> **TÂCHES À FAIRE**:
1. Relevez toutes les expressions que le texte d'étude met entre guillemets français (« »).
2. Recopiez le passage du texte d'étude qui va de « La réponse est » jusqu'à « parti qui m’emploie. » inclus.

> **TEXTE D'ÉTUDE**:
En psychologie, on parle de dissonance cognitive.

C’est ça : je suis atteinte en permanence de dissonance cognitive.

On me dit que je suis « de droite ». Et comment le nier, puisque je travaille (avec bonheur, comble du comble !) pour un parti politique qui est classé à droite de l’échiquier politique ? Et (je m’enfonce), je fais plus qu’y travailler et m’y sentir professionnellement très heureuse : j’en partage les vues, pour l’essentiel, concernant les thématiques qui me tiennent à cœur et pour la défense desquelles j’y ai été engagée.

 

Je viens d’écrire « j’y ai été engagée ». Ce n’est pas tout-à-fait exact. La réalité, c’est que j’y ai été « détachée » lorsque l’atmosphère fut devenue pour moi irrespirable au sein de la Haute École où j’enseignais depuis dix ans. Je ne suis pas près d’oublier les attaques que j’ai subies, dès le lendemain (oui, littéralement le lendemain) de la décapitation de Samuel Paty, pour avoir manifesté publiquement ma solidarité avec cet enseignant victime d’un islamiste. Je ne suis pas près d’oublier non plus ni les silences, ni les abandons, ni le chœur de ceux et celles (ah ! la sacro-sainte « sororité »...) qui, dans mon dos, suggéraient que tout de même, ceux qui me calomniaient, me menaçaient et me livraient ce faisant à la vindicte n’avaient peut-être pas tout-à-fait tort, sur le fond, puisqu’après tout j’étais une laïque « radicale », probablement « islamophobe »…

Trois ans plus tard, et alors que la justice, jusqu’ici, m’a donné raison à chacun des trois jugements qu’elle a prononcés, personne, de mes anciens collègues ni de ma direction d’alors, n’est revenu vers moi. Personne.

Ces choses-là ne s’oublient pas.

 

Heureusement, j’ai pu bénéficier de cette porte de sortie, qui m’a fait arriver au MR. Après avoir été professeur de morale pendant vingt ans, maître-assistante en philosophie pendant dix ans, j’entamais ainsi la troisième phase de ma vie professionnelle, celle de conseillère dans un parti politique de droite !

Est-ce à dire que j’ai mis à mon tour une pince sur mon nez ? Transigé avec mes valeurs ? Renoncé à mon indépendance intellectuelle ?

 

La réponse est simple : non.

Je travaille en toute liberté sur des thématiques qui me sont chères, et qui, fort heureusement, rejoignent la vision du parti qui m’emploie.

> **EXTRAITS DU LISTING**:
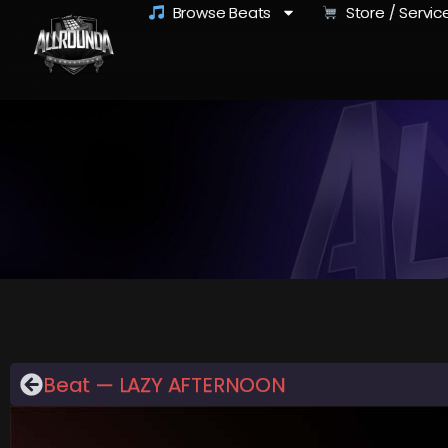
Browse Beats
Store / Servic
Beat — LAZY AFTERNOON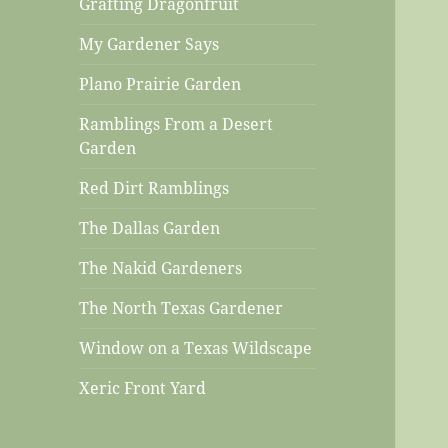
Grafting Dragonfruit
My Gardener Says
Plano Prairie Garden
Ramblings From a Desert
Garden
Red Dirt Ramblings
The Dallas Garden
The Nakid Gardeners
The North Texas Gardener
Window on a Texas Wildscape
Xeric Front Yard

> **RÉPONSES PAR TÂCHE**:
1.
« de droite »
« j’y ai été engagée »
« détachée »
« sororité »
« radicale »
« islamophobe »

2.
La réponse est simple : non.

Je travaille en toute liberté sur des thématiques qui me sont chères, et qui, fort heureusement, rejoignent la vision du parti qui m’emploie.